(WHAT THIS TASK INVOLVES):
Transcribe the stretch of material from its very beginning through the line containing "Черный щиток продан", keeping both ends.

Recorded data

>>>

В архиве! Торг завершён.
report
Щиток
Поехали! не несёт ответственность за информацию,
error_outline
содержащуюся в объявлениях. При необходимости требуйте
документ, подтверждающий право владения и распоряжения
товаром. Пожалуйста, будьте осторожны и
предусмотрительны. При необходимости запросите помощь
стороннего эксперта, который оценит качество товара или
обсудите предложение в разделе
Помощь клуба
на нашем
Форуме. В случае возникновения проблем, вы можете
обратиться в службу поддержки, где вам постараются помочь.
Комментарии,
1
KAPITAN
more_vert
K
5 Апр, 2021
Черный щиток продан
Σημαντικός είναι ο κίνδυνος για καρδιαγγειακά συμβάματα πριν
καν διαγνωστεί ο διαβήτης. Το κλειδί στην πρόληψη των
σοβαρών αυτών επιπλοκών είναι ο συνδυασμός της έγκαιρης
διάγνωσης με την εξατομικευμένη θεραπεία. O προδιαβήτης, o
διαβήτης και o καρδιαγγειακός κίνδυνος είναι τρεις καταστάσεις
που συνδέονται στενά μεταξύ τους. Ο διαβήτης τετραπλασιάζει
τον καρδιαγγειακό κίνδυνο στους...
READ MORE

<<<

(ANSWER):
В архиве! Торг завершён.
report
Щиток
Поехали! не несёт ответственность за информацию,
error_outline
содержащуюся в объявлениях. При необходимости требуйте
документ, подтверждающий право владения и распоряжения
товаром. Пожалуйста, будьте осторожны и
предусмотрительны. При необходимости запросите помощь
стороннего эксперта, который оценит качество товара или
обсудите предложение в разделе
Помощь клуба
на нашем
Форуме. В случае возникновения проблем, вы можете
обратиться в службу поддержки, где вам постараются помочь.
Комментарии,
1
KAPITAN
more_vert
K
5 Апр, 2021
Черный щиток продан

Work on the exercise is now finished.